TASK PROMPT: Your reply should reproduce all the data below exactly while excluding the pictures.

Joint position lists:
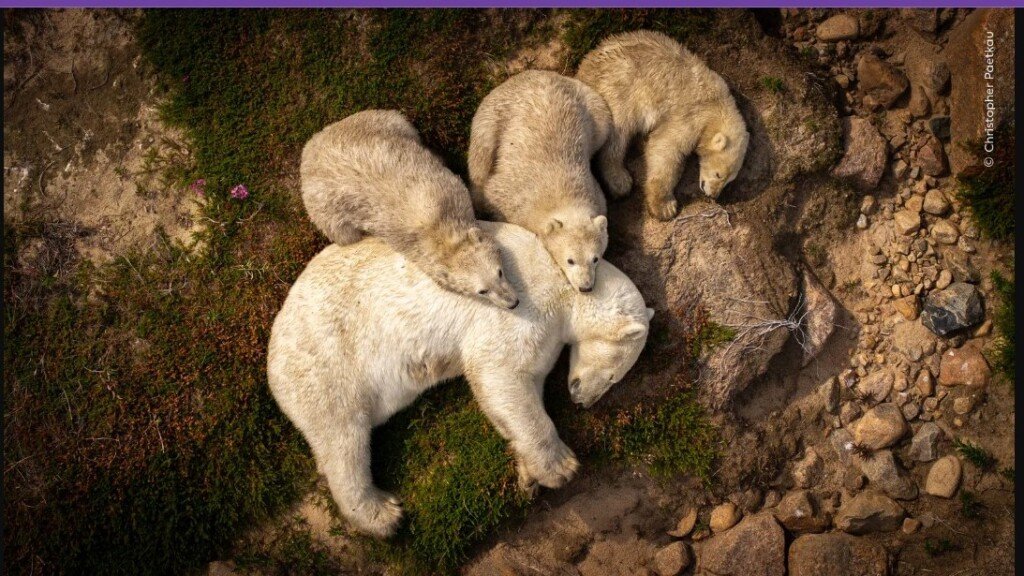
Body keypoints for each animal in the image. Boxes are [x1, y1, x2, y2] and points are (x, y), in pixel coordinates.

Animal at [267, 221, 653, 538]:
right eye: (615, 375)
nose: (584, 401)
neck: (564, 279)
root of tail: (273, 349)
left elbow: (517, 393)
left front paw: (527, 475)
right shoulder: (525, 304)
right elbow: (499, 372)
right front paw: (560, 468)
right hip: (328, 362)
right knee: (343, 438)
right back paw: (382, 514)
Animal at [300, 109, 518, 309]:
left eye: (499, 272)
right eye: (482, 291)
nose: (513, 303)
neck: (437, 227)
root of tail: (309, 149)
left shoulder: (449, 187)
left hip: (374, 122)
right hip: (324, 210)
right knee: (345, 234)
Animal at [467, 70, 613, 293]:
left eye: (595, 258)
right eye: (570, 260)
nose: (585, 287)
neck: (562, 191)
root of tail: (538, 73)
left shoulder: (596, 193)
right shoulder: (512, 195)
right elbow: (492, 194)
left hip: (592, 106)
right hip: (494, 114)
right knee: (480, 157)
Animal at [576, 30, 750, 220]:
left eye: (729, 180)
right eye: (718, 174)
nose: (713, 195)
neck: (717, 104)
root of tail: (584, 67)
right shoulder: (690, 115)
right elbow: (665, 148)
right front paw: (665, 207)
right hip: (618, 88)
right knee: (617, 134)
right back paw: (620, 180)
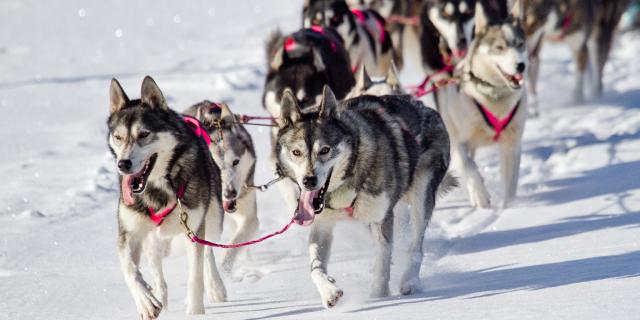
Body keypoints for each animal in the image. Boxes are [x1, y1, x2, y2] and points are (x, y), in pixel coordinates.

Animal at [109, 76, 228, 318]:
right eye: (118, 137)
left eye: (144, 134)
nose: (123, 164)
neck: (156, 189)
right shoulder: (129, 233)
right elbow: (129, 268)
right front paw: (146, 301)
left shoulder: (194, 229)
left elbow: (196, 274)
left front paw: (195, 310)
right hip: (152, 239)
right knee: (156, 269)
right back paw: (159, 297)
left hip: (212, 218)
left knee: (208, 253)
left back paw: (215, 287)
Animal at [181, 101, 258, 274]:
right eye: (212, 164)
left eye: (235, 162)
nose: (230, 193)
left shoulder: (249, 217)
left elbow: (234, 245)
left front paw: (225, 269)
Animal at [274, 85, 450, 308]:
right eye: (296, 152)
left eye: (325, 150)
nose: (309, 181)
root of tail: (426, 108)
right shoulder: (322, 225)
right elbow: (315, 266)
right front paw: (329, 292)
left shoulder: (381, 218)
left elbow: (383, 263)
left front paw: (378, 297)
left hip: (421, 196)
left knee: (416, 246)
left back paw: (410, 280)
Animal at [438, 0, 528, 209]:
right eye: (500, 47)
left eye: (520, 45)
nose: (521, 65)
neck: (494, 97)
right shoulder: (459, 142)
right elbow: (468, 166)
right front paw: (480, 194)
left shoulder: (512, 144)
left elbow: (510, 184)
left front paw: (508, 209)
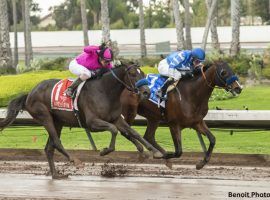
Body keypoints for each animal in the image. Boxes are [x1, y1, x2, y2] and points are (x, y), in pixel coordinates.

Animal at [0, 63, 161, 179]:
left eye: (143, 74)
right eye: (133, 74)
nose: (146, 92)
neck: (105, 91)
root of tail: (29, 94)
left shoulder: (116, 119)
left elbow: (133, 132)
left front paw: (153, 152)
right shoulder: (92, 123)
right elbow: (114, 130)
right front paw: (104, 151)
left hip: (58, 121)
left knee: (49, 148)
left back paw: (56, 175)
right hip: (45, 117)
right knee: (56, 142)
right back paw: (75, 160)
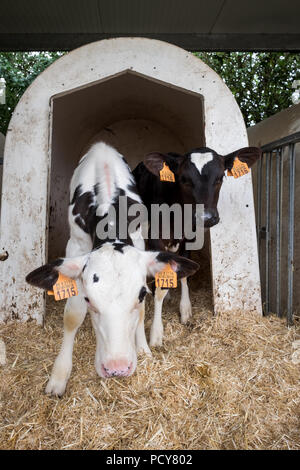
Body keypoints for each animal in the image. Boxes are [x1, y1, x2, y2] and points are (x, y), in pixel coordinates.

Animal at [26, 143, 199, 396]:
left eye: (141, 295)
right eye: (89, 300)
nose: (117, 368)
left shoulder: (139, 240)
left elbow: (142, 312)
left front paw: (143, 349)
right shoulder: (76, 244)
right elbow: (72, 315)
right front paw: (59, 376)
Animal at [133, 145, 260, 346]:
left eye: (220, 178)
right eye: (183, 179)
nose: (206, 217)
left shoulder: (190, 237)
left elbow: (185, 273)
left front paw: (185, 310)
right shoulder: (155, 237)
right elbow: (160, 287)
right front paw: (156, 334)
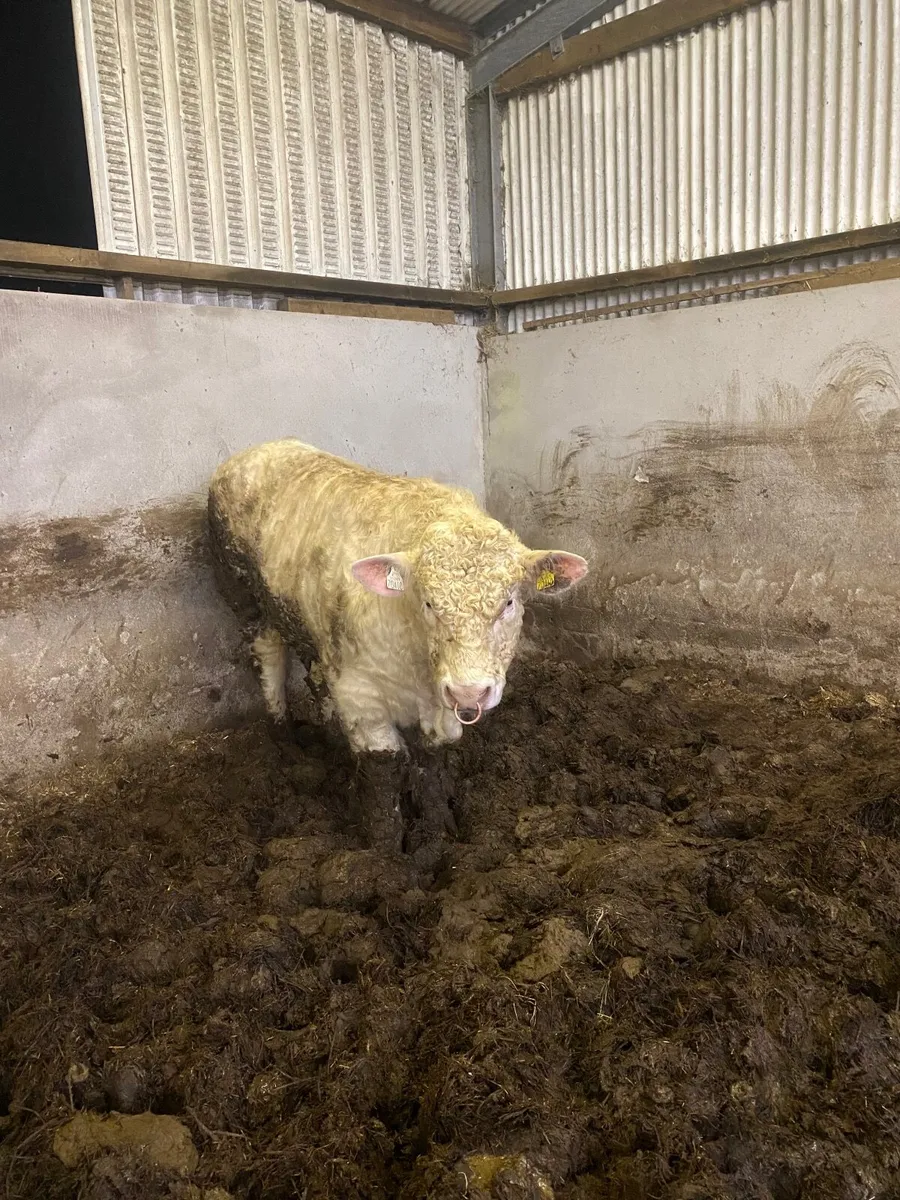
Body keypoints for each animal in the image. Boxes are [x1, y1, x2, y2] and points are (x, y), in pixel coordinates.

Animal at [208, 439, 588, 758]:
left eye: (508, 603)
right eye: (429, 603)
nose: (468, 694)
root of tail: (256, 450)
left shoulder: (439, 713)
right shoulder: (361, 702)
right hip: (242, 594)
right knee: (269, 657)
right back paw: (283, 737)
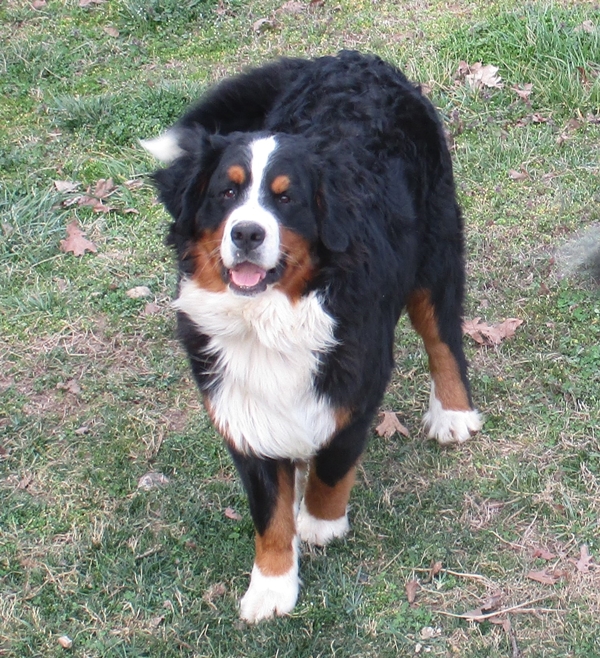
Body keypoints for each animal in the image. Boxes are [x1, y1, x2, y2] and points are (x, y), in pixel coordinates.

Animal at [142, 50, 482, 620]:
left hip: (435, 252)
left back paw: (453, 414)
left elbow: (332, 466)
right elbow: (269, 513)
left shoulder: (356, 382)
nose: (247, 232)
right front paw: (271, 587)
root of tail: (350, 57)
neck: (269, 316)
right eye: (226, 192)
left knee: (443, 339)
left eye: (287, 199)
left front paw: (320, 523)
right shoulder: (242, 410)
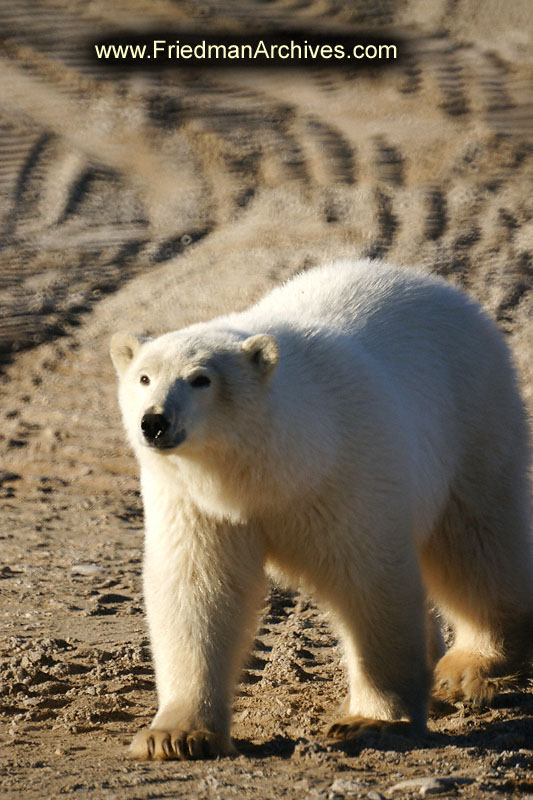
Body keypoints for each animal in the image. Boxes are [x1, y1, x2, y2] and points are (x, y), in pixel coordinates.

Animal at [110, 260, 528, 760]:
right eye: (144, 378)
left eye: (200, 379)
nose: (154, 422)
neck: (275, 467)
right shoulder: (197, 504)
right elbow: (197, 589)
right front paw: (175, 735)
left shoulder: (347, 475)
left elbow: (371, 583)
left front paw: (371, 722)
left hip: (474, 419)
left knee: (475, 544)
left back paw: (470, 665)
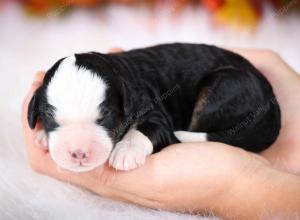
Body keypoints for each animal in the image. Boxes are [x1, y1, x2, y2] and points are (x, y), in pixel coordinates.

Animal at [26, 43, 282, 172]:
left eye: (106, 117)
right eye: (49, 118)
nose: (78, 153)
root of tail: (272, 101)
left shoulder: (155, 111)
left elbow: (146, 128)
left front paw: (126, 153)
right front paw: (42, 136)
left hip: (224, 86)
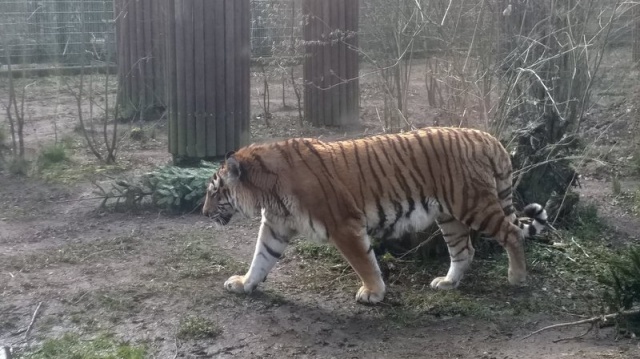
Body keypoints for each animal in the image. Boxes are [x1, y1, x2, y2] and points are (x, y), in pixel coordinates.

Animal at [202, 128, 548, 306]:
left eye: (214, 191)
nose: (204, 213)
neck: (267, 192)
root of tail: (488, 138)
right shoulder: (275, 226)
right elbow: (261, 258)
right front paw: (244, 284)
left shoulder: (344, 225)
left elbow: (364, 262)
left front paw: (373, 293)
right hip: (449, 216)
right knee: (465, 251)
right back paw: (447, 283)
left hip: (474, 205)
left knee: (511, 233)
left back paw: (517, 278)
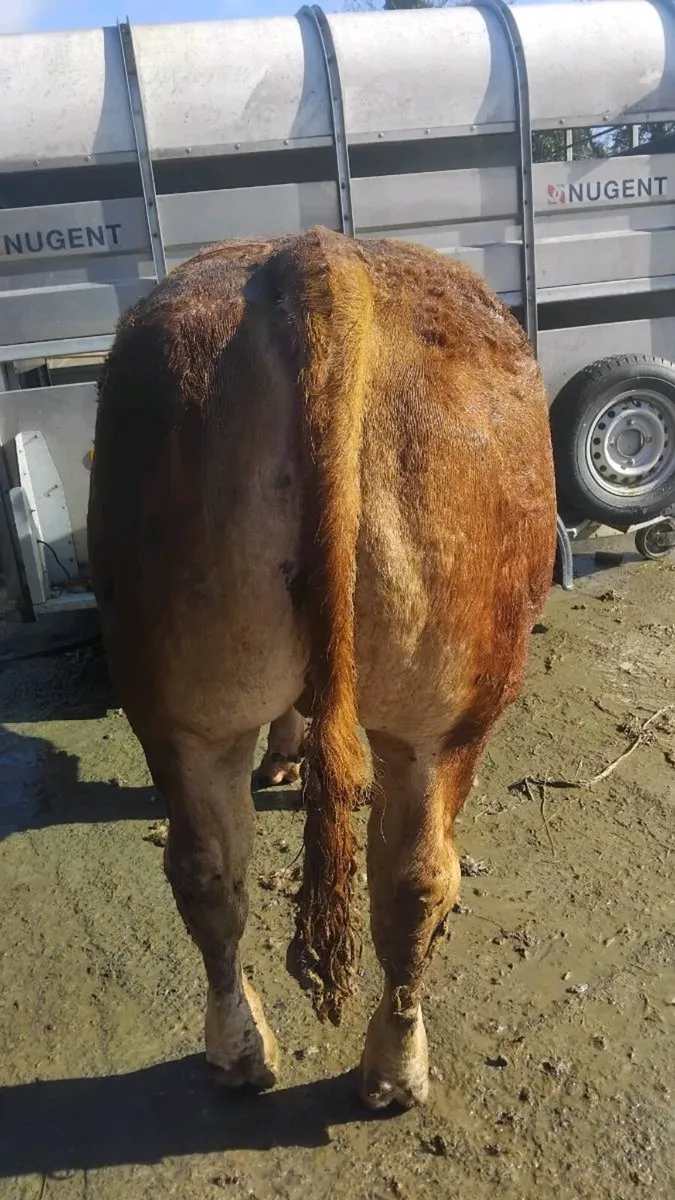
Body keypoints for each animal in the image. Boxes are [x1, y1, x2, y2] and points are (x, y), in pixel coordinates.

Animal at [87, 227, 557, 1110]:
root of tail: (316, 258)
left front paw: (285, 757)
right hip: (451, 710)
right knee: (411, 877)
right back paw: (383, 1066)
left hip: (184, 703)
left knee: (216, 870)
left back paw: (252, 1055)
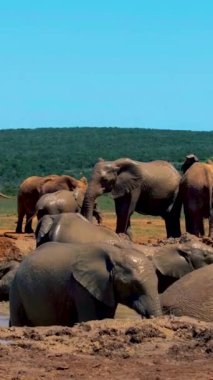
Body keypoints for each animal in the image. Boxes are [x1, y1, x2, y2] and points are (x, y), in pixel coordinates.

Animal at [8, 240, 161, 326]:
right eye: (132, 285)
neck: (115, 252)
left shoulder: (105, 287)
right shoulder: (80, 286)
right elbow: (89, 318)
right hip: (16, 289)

EXERCISE ANSWER:
Body keypoints for each animal in the image. Boxes are [x1, y1, x2, y2] and points are (x, y), in pixel coordinates.

Animal at [267, 221, 653, 538]:
right eye: (615, 375)
nose: (584, 401)
neck: (564, 279)
root of tail: (273, 349)
left elbow: (517, 393)
left front paw: (527, 475)
right shoulder: (525, 304)
right elbow: (499, 372)
right front paw: (560, 468)
right hip: (328, 362)
right knee: (343, 438)
right back paw: (382, 514)
Animal at [300, 109, 518, 309]:
left eye: (499, 272)
right eye: (482, 291)
nose: (513, 303)
neck: (437, 227)
root of tail: (309, 149)
left shoulder: (449, 187)
left hip: (374, 122)
right hip: (324, 210)
right knee: (345, 234)
Animal at [467, 70, 613, 293]:
left eye: (595, 258)
right eye: (570, 260)
nose: (585, 287)
neck: (562, 191)
root of tail: (538, 73)
left shoulder: (596, 193)
right shoulder: (512, 195)
right elbow: (492, 194)
left hip: (592, 106)
right hip: (494, 114)
right knee: (480, 157)
Animal at [576, 30, 750, 220]:
left eye: (729, 180)
right eye: (718, 174)
nose: (713, 195)
neck: (717, 104)
root of tail: (584, 67)
right shoulder: (690, 115)
right elbow: (665, 148)
right front paw: (665, 207)
right hip: (618, 88)
right knee: (617, 134)
right back paw: (620, 180)
Body keypoints for each animal in the image. Boxes are [x1, y1, x2, y2] and points are (x, y), in pixel coordinates.

Animal at [109, 76, 228, 318]:
right eye: (118, 137)
left eye: (144, 134)
nose: (123, 164)
neck: (156, 189)
right shoulder: (129, 233)
right elbow: (129, 268)
right front paw: (146, 301)
left shoulder: (194, 229)
left elbow: (196, 274)
left front paw: (195, 310)
right hip: (152, 239)
right knee: (156, 269)
right back paw: (159, 297)
left hip: (212, 218)
left knee: (208, 253)
left back paw: (215, 287)
Animal at [181, 101, 258, 274]:
right eye: (212, 164)
left eye: (235, 162)
nose: (230, 193)
left shoulder: (249, 217)
left elbow: (234, 245)
left front paw: (225, 269)
Animal at [274, 85, 450, 308]:
right eye: (296, 152)
left eye: (325, 150)
nose: (309, 181)
root of tail: (426, 108)
right shoulder: (322, 225)
right elbow: (315, 266)
right front paw: (329, 292)
left shoulder: (381, 218)
left elbow: (383, 263)
left front paw: (378, 297)
left hip: (421, 196)
left knee: (416, 246)
left back paw: (410, 280)
Animal at [438, 0, 528, 209]:
right eye: (500, 47)
left eye: (520, 45)
nose: (521, 65)
neck: (494, 97)
right shoulder: (459, 142)
right elbow: (468, 166)
right front paw: (480, 194)
left shoulder: (512, 144)
left elbow: (510, 184)
left front paw: (508, 209)
Body keypoints for each animal in the image. Boxes are [x1, y1, x2, y2] and points are (x, y), in pixel coordinates.

Animal at [0, 63, 161, 179]:
left eye: (143, 74)
right eye: (133, 74)
nose: (146, 92)
neck: (105, 91)
root of tail: (29, 94)
left shoulder: (116, 119)
left elbow: (133, 132)
left front paw: (153, 152)
right shoulder: (92, 123)
right elbow: (114, 130)
right front paw: (104, 151)
left hip: (58, 121)
left knee: (49, 148)
left back paw: (56, 175)
right hip: (45, 117)
right knee: (56, 142)
right back paw: (75, 160)
Body keypoints for each animal in the image. Boxes are [x1, y1, x2, y2] and points are (x, y), in pixel coordinates.

Animal at [26, 143, 199, 396]:
left eye: (141, 295)
right eye: (89, 300)
nose: (117, 368)
left shoulder: (139, 240)
left elbow: (142, 312)
left front paw: (143, 349)
right shoulder: (76, 244)
right elbow: (72, 315)
right front paw: (59, 376)
Animal at [133, 145, 260, 346]:
left eye: (220, 178)
right eye: (183, 179)
nose: (206, 217)
left shoulder: (190, 237)
left elbow: (185, 273)
left front paw: (185, 310)
right shoulder: (155, 237)
right elbow: (160, 287)
right front paw: (156, 334)
Body keypoints for each animal in the image. Boxes are [x1, y1, x2, y2] and points are (x, y), in pixel coordinates.

Animal at [208, 439, 588, 758]:
left eye: (508, 603)
right eye: (429, 603)
nose: (468, 694)
root of tail: (256, 450)
left shoulder: (439, 713)
right shoulder: (361, 702)
right hip: (242, 594)
right knee: (269, 657)
right back paw: (283, 737)
Body keypoints for each animal in the image. Boxes are [x1, y1, x2, y2] and points are (x, y), in pixel coordinates.

Animal at [142, 50, 482, 620]:
left hip: (435, 252)
left back paw: (453, 414)
left elbow: (332, 466)
right elbow: (269, 513)
left shoulder: (356, 382)
nose: (247, 232)
right front paw: (271, 587)
root of tail: (350, 57)
neck: (269, 316)
right eye: (226, 192)
left knee: (443, 339)
left eye: (287, 199)
left front paw: (320, 523)
right shoulder: (242, 410)
Body keypoints for each animal in the image. Boxes are [x1, y1, x2, y2] and points are (x, y), in pixel coordinates.

Animal at [110, 260, 528, 760]:
right eye: (144, 378)
left eye: (200, 379)
nose: (154, 422)
neck: (275, 467)
right shoulder: (197, 504)
right elbow: (197, 589)
right front paw: (175, 735)
left shoulder: (347, 475)
left elbow: (371, 583)
left front paw: (371, 722)
left hip: (474, 419)
left knee: (475, 544)
left back paw: (470, 665)
Body keypoints for each animal in the image. Boxes are [x1, y1, x2, y2] and points are (x, y), in pixel coordinates.

Animal at [26, 43, 282, 172]:
left eye: (106, 117)
right eye: (49, 118)
nose: (78, 153)
root of tail: (272, 101)
left shoulder: (155, 111)
left elbow: (146, 128)
left front paw: (126, 153)
right front paw: (42, 136)
left hip: (224, 86)
Body keypoints for each animal in the image. Boxes are [x1, y1, x2, y2] and points are (x, y), in pixel coordinates.

Animal at [202, 128, 548, 306]:
left eye: (214, 191)
nose: (204, 213)
neck: (267, 192)
root of tail: (488, 138)
right shoulder: (275, 226)
right elbow: (261, 258)
right front paw: (244, 284)
left shoulder: (344, 225)
left elbow: (364, 262)
left front paw: (373, 293)
right hip: (449, 216)
right knee: (465, 251)
right back paw: (447, 283)
left hip: (474, 205)
left knee: (511, 233)
left back paw: (517, 278)
Body keypoints for each animal in the image. Boxes are [x1, y1, x2, y2] and points are (x, y), in pixel coordinates.

Animal at [87, 227, 557, 1110]:
root of tail: (316, 258)
left front paw: (285, 757)
right hip: (451, 710)
right knee: (411, 877)
right back paw: (383, 1066)
left hip: (184, 703)
left knee: (216, 870)
left back paw: (252, 1055)
Body keypoints for each animal in the image. Boxes are [x1, y1, x2, y2] and points are (x, y), in pixel coordinates.

Animal at [8, 240, 161, 326]:
right eye: (132, 285)
neck: (115, 252)
left shoulder: (105, 287)
right shoulder: (80, 286)
right elbow: (89, 318)
right hip: (16, 289)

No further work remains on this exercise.